Brano scelto
————

Una boccata d'”Aria” su RaiPlay. Con i racconti degli italiani nel mondo durante la pandemia
Aria, come l’aria che ci è mancata, e come un grido per ritrovarla. Così la direttrice di RaiPlay Elena Capparelli spiega – nella conferenza stampa di presentazione – il titolo della docu-serie firmata a sei mani da Andrea Porporati, Costanza Quatriglio e Daniele Vicari, disponibile dal 29 dicembre sulla piattaforma.
Un progetto realizzato insieme a un gruppo di giovani filmmaker – Chiara Campara, Francesco Di Nuzzo, Flavia Montini, Pietro Porporati e Greta Scicchitano – per restituire in una sorta di diario collettivo le esperienze degli italiani nel mondo durante il periodo pandemico. Un film frazionato in sei brevi puntate che, nonostante la cupezza del periodo narrato, “valica i confini” guadagnando un respiro internazionale, e racchiudendo “un desiderio di rinascita molto forte”.
Andrea Porporati evoca l’immagine di “un’orchestra di persone che suonano all’unisono, senza bisogno di un direttore”, per descrivere l’imprevisto e sorprendente risultato finale. La metafora musicale si addice perfettamente al titolo della serie, se si considera che l’“aria” – come sottolineato dagli stessi autori – è, nell’opera lirica, il momento in cui un personaggio fuoriesce dal contesto della storia rivolgendosi al pubblico per raccontare chi sia e che cosa provi veramente.
Daniele Vicari, già forte dell’esperienza di un film partecipato – Il mio Paese 2.0 (2007), prodotto anche allora da Francesca Zanza di Minollo Film – utilizza un termine politico, “devoluzione”, per descrivere il processo di restituzione della parola ai testimoni, a cui è richiesto di narrare la propria vicenda in prima persona. Il regista si sofferma sull’idea del “movimento” che attraversa le sei puntate della serie: nonostante il contesto sembri imporre l’immobilità più assoluta, i protagonisti camminano, agiscono e reagiscono. E nel “tentativo di raccontare il presente, non c’è migliore immagine che possa rappresentare la costruzione del futuro”.
Per quanto, inizialmente, fossero previste indicazioni tecniche da fornire ai partecipanti per le riprese che avrebbero dovuto realizzare in autonomia e con mezzi di fortuna – spiega Pietro Porporati –, è prevalso infine un taglio “molto duro e molto vero” e meno “cinematografico e melodrammatico”.

————

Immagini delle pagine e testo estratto

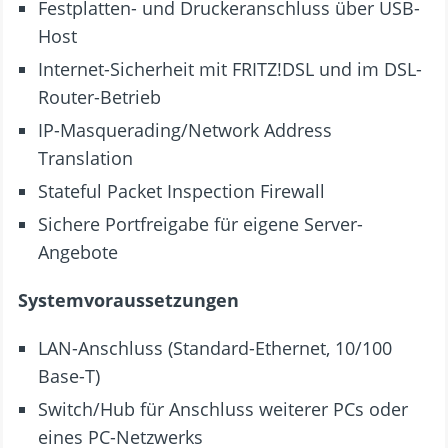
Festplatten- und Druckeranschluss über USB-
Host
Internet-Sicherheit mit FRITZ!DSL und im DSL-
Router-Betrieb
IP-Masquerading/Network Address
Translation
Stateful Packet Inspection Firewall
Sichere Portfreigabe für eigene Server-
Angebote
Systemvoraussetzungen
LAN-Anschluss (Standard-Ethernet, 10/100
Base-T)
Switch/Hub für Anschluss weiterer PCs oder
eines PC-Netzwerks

————

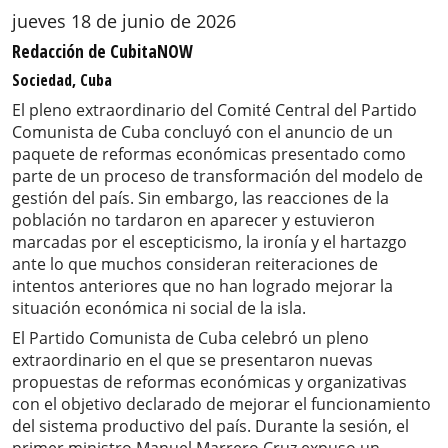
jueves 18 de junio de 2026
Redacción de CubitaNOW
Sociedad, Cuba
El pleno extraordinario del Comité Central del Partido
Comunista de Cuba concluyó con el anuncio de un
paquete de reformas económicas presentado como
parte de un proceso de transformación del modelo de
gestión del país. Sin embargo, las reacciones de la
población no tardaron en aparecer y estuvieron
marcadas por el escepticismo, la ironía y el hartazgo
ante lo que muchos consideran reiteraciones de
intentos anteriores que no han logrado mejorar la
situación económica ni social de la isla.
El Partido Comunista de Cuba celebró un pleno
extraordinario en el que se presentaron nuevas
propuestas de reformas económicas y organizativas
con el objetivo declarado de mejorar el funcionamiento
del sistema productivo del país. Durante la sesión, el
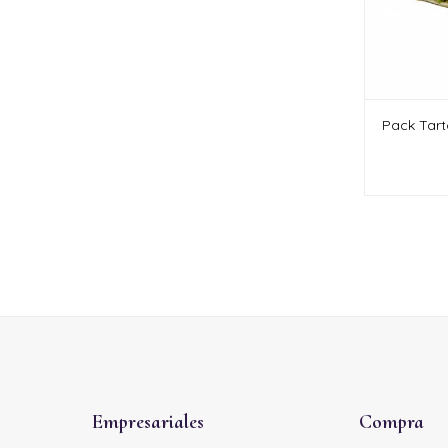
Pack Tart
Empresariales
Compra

————

Esercizi da svolgere
A – Elenca i giovani filmmaker che, secondo l'articolo sulla docu-serie «Aria», hanno partecipato al progetto.
B – Prosegui l'articolo sulla docu-serie «Aria» dopo la sua ultima frase.
I documenti costituiscono un materiale a parte rispetto al brano.

Risposte agli esercizi
A – Chiara Campara, Francesco Di Nuzzo, Flavia Montini, Pietro Porporati, Greta Scicchitano

B –
Come nel caso delle inquadrature di Daniele Sciuto, medico in Kenya, che intravede nella docu-serie la possibilità di una profonda riflessione sociale sul nostro tempo. Parlando di un’Africa travolta da un “dramma sommesso” durante la pandemia, incarnato, per esempio, dalle moltissime giovani donne rimaste incinte durante il lockdown, alle quali non sarà garantita l’assistenza necessaria durante il parto, Sciuto dà voce ad una tragica conseguenza del virus taciuta dai media occidentali, perché considerata poco “spettacolare”.
Costanza Quatriglio, a sua volta, individua una “piccola rivoluzione” nel ribaltamento attuato dal medico all’interno del nostro immaginario africano. “Nel flusso di immagini a cui siamo sottoposti ogni giorno – prosegue la regista -, necessitiamo di un’organizzazione del pensiero, di un dialogo perenne tra pubblico e privato che impedisca alle immagini che ci impattano di essere consumate e rimosse: questo tipo di discorso lo può fare il cinema”.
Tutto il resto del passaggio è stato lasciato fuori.